Last month, Carroll’s attorney, Timothy O. Dudley of Little Rock, filed a motion asking U.S. District Court Judge D.P. Marshall Jr. to sentence her to less time in prison than the sentencing guideline range allows — or sentence her to probation.
Carroll’s two small children need her, Dudley wrote. She also needs long-term mental health care, he said.
Imprisoning Carroll would be punishment, “but it would be punishment greater than necessary,” Dudley wrote.
He said that Carroll had several traumatic instances as a child or young adult, but he didn’t want to air the details in a public document.
Carroll also delivered a child in 2021, and during the cesarean section, the epidural wore off, “and she was in intense pain throughout the procedure,” Dudley wrote. “Defendant suffered severe postpartum depression following the child’s birth.”
Carroll, Dudley said, has long struggled with her mental health and suffered a severe mental health episode in July, partly attributed to her marriage; Carroll has now filed for divorce.
Carroll has been in a trauma-centered treatment program and that will take a year to complete.
He said that her mental condition is grounds for a sentence below the guideline range.
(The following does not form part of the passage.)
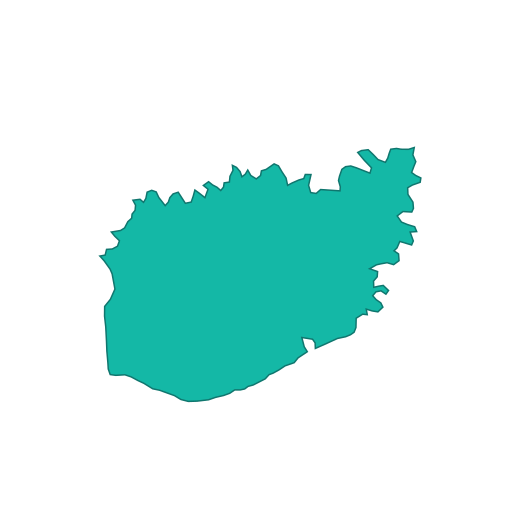 outline of Ouro Verde do Oeste, Paraná, Brazil, rotated 129°
{"feature_id": "56859067B29282085628082", "entity_name": "Ouro Verde do Oeste", "entity_type": "district", "adm_level": 2, "iso_a3": "BRA", "parent_name": "Brazil", "parent_adm1": "Paraná", "projection": "robinson", "projection_center": [-53.938, -24.799], "detail": "fine", "context": "isolated", "style": "filled", "palette": "teal", "viewbox_px": 512, "rotation_deg": 129, "n_neighbors": 0, "source": "geoboundaries", "source_scale": "gbopen_adm2", "svg_char_len": 2568}
<svg xmlns="http://www.w3.org/2000/svg" viewBox="0 0 512 512"><g transform="rotate(129 256 256)"><path d="M72.1,201.3L77.1,204.6L81.7,210.4L84.0,214.5L88.2,218.5L92.4,217.1L97.0,215.2L101.8,214.4L104.3,221.9L103.4,228.6L102.8,235.7L107.7,240.4L111.5,242.1L113.5,232.0L114.8,221.7L119.9,219.6L124.3,233.5L126.4,239.0L130.2,242.6L134.6,243.8L141.3,241.4L145.4,239.4L149.2,234.0L152.5,231.7L163.7,247.6L169.5,248.6L172.3,253.4L168.0,259.6L158.1,264.5L161.6,269.0L165.8,267.6L169.9,270.5L176.7,274.0L181.2,275.9L176.5,281.7L174.2,288.9L171.8,295.3L173.0,299.9L182.3,302.6L186.4,305.4L190.6,303.1L195.9,304.3L196.7,310.7L194.4,316.5L199.2,315.8L203.3,316.8L200.4,321.5L199.4,326.9L200.4,331.4L203.9,327.8L210.4,326.4L215.3,323.2L219.2,326.8L222.9,324.6L227.3,324.6L227.1,329.5L228.1,334.5L228.1,339.6L234.3,341.3L234.3,335.3L242.8,332.4L242.9,339.8L243.2,345.0L249.1,342.4L254.9,340.3L259.5,344.1L257.4,350.5L255.4,356.6L259.9,359.5L264.8,359.7L269.4,358.0L274.0,358.3L271.7,368.4L269.0,373.9L270.6,378.4L274.9,380.8L280.6,377.8L285.1,377.2L284.9,381.8L290.1,386.8L292.3,381.6L296.6,378.7L301.4,378.7L304.9,376.4L309.9,377.2L316.9,375.8L321.4,377.3L328.4,383.5L329.5,378.2L330.1,371.7L335.6,369.8L341.0,372.1L344.9,376.3L350.2,373.8L354.3,377.3L355.3,371.0L358.0,361.2L360.4,356.6L365.1,351.1L370.5,344.8L381.3,341.9L390.4,341.9L398.0,335.9L405.8,328.0L416.5,318.4L423.8,312.0L432.3,303.8L436.8,299.7L439.9,294.7L437.0,289.9L430.8,283.1L428.5,276.9L427.1,269.4L425.5,263.0L424.2,252.7L421.1,246.7L415.8,231.5L414.8,224.1L411.6,217.1L405.8,210.4L397.6,202.4L391.2,198.4L384.8,193.4L379.2,190.0L373.5,188.3L369.9,183.9L366.4,181.1L362.3,180.1L358.0,177.0L345.6,171.5L340.0,171.2L336.3,169.0L329.9,166.4L323.1,164.3L314.9,159.2L308.6,159.2L298.1,155.9L296.2,161.4L290.5,169.1L285.1,159.7L286.3,155.4L290.5,151.7L278.7,145.7L268.8,140.8L262.3,135.5L257.7,133.0L253.5,131.8L248.7,133.3L241.3,139.0L234.1,136.5L231.6,132.6L227.9,136.9L225.6,131.2L222.7,126.1L215.9,125.2L213.9,129.5L214.3,135.2L213.4,140.3L208.3,140.2L204.4,136.9L203.9,131.0L199.4,131.3L198.8,138.6L202.3,141.7L206.2,144.8L201.5,148.9L195.9,148.7L191.6,151.7L194.4,159.7L187.0,156.8L183.7,154.2L178.7,149.9L176.1,143.6L169.6,141.9L164.7,146.5L165.1,152.0L161.0,151.5L154.2,153.4L149.5,142.0L145.3,143.2L140.4,151.3L135.9,146.5L133.4,151.1L136.2,158.0L138.1,164.3L136.0,171.5L129.0,169.8L123.8,162.6L119.9,163.6L115.4,167.9L112.5,176.7L107.5,181.1L102.4,179.1L95.4,174.8L91.6,177.0L92.9,182.5L93.2,187.6L87.0,189.7L82.1,191.2L78.7,197.7L72.1,201.3Z" fill="#14b8a6" stroke="#0f766e" stroke-width="1.5"/></g></svg>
Carroll acknowledges that her crime is a serious one, Dudley said. It began in May 2020, when Carroll received a $1.6 million Paycheck Protection Program loan for her company, Wilcarr Ventures LLC. She said on the application that the money was in part to be used for lost revenue.
But that was incorrect, Carroll said when she pleaded guilty. The money was spent on a house, two vehicles and multiple items from jeweler Sissy’s Log Cabin.
The indictment said she reported on the application that her average monthly payroll was $640,000 with 121 workers. But a former employee told police that the business had just been launched and did not have more than four employees, according to the document.
Judge Marshall asked her why she did it. “Well, we needed the money, I suppose,” Carroll said.
The sentencing is set for 10 a.m. in Marshall’s courtroom in Little Rock federal court.